Since Philadelphia decriminalized small amounts of marijuana possession last year, it saw a 78 percent drop in marijuana arrests “almost immediately,” he noted.

Bills to make medical marijuana legal in Pennsylvania passed a legislative committee and the Senate last year but the House did not vote on it, and then-Gov. Tom Corbett said he would not have signed it.

Already in the 2015 session, Senate Bill 3 and House Bill 193 to legalize some medical uses of pot in edible form have been introduced. Gov. Tom Wolf supports the idea. The proposed law includes a state board of regulation and a state lab to police marijuana potency.

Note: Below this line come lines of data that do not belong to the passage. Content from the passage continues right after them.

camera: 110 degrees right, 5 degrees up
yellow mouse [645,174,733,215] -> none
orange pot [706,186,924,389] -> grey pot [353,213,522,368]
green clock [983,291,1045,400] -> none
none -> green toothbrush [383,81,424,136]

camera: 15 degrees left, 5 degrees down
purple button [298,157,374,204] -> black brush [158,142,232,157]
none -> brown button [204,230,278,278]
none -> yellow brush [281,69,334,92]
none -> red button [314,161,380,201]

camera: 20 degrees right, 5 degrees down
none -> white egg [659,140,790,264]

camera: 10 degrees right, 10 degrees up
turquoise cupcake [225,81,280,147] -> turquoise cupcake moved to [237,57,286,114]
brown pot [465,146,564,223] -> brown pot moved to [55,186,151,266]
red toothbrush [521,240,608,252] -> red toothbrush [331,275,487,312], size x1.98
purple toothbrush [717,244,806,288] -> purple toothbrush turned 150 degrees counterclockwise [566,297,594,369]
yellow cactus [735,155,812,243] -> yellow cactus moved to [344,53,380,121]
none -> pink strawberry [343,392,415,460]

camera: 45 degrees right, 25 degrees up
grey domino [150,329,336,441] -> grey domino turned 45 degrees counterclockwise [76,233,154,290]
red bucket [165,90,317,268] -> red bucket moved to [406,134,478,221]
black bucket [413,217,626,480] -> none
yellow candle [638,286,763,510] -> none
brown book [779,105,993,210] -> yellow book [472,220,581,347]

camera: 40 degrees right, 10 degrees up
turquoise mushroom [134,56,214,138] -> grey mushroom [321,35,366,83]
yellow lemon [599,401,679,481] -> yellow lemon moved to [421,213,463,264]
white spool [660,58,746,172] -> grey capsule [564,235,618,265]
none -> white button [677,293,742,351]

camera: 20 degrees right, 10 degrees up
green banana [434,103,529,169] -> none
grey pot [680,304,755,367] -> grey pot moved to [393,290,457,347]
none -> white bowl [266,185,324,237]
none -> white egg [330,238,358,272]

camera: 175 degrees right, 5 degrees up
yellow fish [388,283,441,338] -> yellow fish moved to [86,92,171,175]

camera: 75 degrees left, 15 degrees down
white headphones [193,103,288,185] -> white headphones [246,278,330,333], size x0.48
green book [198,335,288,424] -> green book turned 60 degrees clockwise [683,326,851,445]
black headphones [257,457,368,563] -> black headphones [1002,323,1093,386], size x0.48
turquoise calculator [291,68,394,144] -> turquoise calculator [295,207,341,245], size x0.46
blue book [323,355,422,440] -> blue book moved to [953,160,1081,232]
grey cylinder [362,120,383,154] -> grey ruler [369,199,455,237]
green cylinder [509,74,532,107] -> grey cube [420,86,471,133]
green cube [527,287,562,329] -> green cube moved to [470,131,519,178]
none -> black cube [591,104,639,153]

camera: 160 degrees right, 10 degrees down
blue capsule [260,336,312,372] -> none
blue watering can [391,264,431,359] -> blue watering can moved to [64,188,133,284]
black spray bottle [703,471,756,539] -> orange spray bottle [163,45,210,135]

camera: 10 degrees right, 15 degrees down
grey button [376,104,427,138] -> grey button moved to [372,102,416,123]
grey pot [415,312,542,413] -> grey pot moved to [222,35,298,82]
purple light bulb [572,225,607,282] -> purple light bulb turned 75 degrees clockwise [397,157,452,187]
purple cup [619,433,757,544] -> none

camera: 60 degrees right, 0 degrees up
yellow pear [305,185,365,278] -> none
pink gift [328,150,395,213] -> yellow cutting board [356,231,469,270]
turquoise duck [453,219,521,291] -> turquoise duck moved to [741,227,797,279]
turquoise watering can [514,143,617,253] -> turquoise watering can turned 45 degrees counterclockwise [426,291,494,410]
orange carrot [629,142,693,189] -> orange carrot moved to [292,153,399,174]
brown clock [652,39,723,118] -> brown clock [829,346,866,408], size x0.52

Much of the money earned through the bill would be funneled into research.

But Rozel cautioned that marijuana in edible form, such as in baked brownies, can deliver higher doses in a shorter time and pose a greater risk for small children who might get their hands on the drug in this disguised and more attractive form.

Besides potentially aiding with the symptoms of illnesses, medical marijuana would present new opportunities for small businesses in the state, which may increase its support. Rozel also noted that software companies are providing much of the money being used to lobby for such legislation, since they would be able to sell computer programs needed for the state’s medical marijuana user registry.

But, besides marijuana’s documented negative effects, it also poses legal and other new societal questions: Which state office will oversee medical marijuana: the Liquor Control Board, Department of Health or some other agency? Will there be a need for increased DUI testing? Will banks be legally able to handle the funds from marijuana businesses? How will landlords and hiring departments view such marijuana use? Will health care professionals understand other drug interactions with marijuana? Will health care facilities want to order marijuana for inpatients?

“Medical marijuana is probably coming,” he said, “whether we like it or not, whether there’s going to be that evidence in a timely manner.

“Let go of your need to see medical marijuana as a good, evidence-based medicine or social policy … look for the research opportunities.”

Till now, research on marijuana’s effects has been difficult, since the FDA has restricted it along with other illegal drugs.

“I do not buy into this ‘radical acceptance,’” responded Douaihy. “It is a big, big cultural issue.” When looking at the diseases for which medical marijuana use has been legalized in several states, he said, “It’s a bizarre list. Who came up with this? There is no scientist who came up with this list.

“We don’t even know the ingredients” of various medical marijuana brands, he said. “You go to one of those places that dispenses — we don’t even know the potency.” Plus, he said, the degree of danger depends heavily on the profile of the user — young or old, infrequent or heavy smoker.

“Just because we have made mistakes in the past” with societal rules about cigarettes and alcohol, Kmiec said, “doesn’t mean we have to move forward and make more mistakes.”

Concluded Douaihy: “I will never stop advocating against the misinformation.”